As is often the case, the answer is Yes and No. Specifically yes in some ways, and no in others.
The chief place where parliamentary systems win out over the separately elected executive branch (at least in terms of preventing a government shutdown) is that the government (i.e. executive) is chosen by the legislative body. This means there cannot be a long-running dispute between the legislative body and the government. If the government loses the confidence of the legislative body, then either a new government is chosen or an election is called. However the US government shutdown was not primarily because of a dispute between executive and legislative branches, but between the two parts of the legislative branch. A parliamentary system would protect against a US shutdown caused by presidential veto of a budget from a Congress that didn't have enough votes to override it - but that's not what happened here (it did happen in 2018).

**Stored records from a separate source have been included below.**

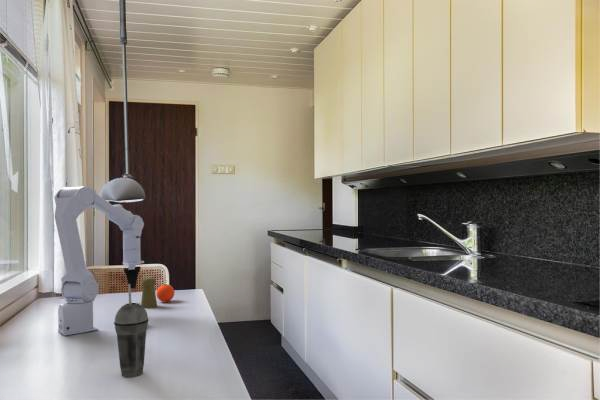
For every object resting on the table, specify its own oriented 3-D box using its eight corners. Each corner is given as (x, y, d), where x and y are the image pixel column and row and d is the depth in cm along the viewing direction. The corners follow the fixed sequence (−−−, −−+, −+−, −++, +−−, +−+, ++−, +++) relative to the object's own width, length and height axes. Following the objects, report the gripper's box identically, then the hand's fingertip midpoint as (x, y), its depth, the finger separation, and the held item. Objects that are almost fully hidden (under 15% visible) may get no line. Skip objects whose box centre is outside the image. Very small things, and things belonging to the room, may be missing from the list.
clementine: (156, 300, 192) (156, 282, 192) (174, 299, 194) (173, 281, 194) (156, 304, 184) (156, 285, 184) (175, 302, 186) (174, 284, 186)
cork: (159, 305, 182) (159, 276, 182) (153, 308, 176) (152, 278, 176) (144, 305, 183) (144, 276, 183) (137, 308, 177) (137, 278, 177)
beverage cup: (153, 367, 108) (152, 280, 109) (144, 379, 101) (142, 285, 101) (121, 368, 108) (120, 281, 108) (109, 380, 101) (108, 286, 101)
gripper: (143, 250, 160) (144, 290, 160) (143, 247, 174) (144, 284, 173) (121, 251, 158) (122, 291, 157) (123, 248, 172) (123, 285, 171)
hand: (132, 288), depth 165 cm, fingers closed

A bicameral parliamentary system can suffer the same problem. The two houses can disagree about a budget and nothing gets passed. This was theoretically the case with the British parliamentary system until the People's Budget of 1910 (although in practice no dispute had arisen for 300 years). After that processes were modified so the upper house could not prevent the lower house from passing budget legislation. Most parliamentary systems take this approach now, but it is not an inherent property of the parliamentary system.

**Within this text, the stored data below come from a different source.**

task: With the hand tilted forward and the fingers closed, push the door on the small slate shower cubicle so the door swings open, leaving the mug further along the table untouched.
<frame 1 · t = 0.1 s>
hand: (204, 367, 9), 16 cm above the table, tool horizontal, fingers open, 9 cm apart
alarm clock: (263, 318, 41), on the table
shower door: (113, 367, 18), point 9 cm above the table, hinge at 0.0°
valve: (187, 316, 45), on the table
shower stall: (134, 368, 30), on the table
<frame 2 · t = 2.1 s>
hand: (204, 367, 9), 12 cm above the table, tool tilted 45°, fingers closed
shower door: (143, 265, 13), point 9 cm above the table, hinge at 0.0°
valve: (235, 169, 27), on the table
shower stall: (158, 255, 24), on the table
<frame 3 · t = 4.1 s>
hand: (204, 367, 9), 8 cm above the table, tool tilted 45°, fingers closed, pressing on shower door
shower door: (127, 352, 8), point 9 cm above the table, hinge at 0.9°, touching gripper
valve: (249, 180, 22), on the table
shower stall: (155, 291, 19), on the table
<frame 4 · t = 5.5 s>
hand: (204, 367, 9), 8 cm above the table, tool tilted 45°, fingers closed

Anti-deficiency acts are rare in parliamentary systems precisely because the government (executive) are the same people as the majority of the legislative branch. If they want to overspend their budget they can simply pass legislation to authorize it. Without a compelling reason, most places would rather not force a government shutdown just because the legislature can't agree, so acts like that don't get passed. For this reason most governments can continue to spend money even when their budget period has technically ended. The government is going to answer at the polls for their behaviour, so this isn't as much freedom as it sounds. Even if the previous budget has expired, the government is permitted to keep spending enough to keep the government running. (In Canada this is through something called a "Governor General's Special Warrant". Other countries have similar systems.)

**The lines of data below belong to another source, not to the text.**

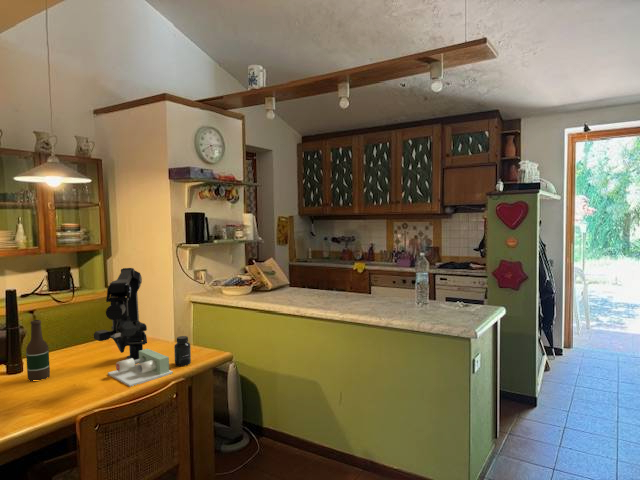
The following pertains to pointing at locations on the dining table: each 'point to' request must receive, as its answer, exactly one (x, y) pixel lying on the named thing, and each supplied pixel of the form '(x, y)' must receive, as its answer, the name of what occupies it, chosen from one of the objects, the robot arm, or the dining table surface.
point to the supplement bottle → (182, 351)
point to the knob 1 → (128, 363)
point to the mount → (135, 377)
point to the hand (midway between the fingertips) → (122, 352)
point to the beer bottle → (37, 354)
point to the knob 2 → (147, 366)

Finally, the likely period between failing to get a budget passed and a new budget being passed is:
- a week or so while the goernment tries to negotiate itself out of this mess, and if it can't, goes through the formal process of calling an election;
- a couple of months for the election
- a month or so while the new government sorts out its priorities, appoints new ministers and puts a new budget before parliament
- Another few weeks while the budget is debated
Technically the old government is in charge during the first two of those, but they are trying to get re-elected so everything is just in 'ticking over' mode during that time, They also won't do anything crazy for the same reason.
- Alignment of executive and legislative branch prevents some kinds of deadlock
- Most parliaments have mechanism to prevent deadlock between chambers, but it's not inherent to the parliamentary system
- 'continuations' typically last a few months
EDIT: In response to LateralFractal, most government systems don't have a 'debt ceiling' like the US does - if the expenditure is authorized then raising the money (borrowing) is also authorized. That's not specific to a parliamentary system.
ANOTHER EDIT: Some comments ask about the government in "caretaker mode". In a Westminster style parliament there is no "caretaker mode". When an election is called the government remains with all the same powers until the election results are known and the prime minister either continues with a new mandate or resigns.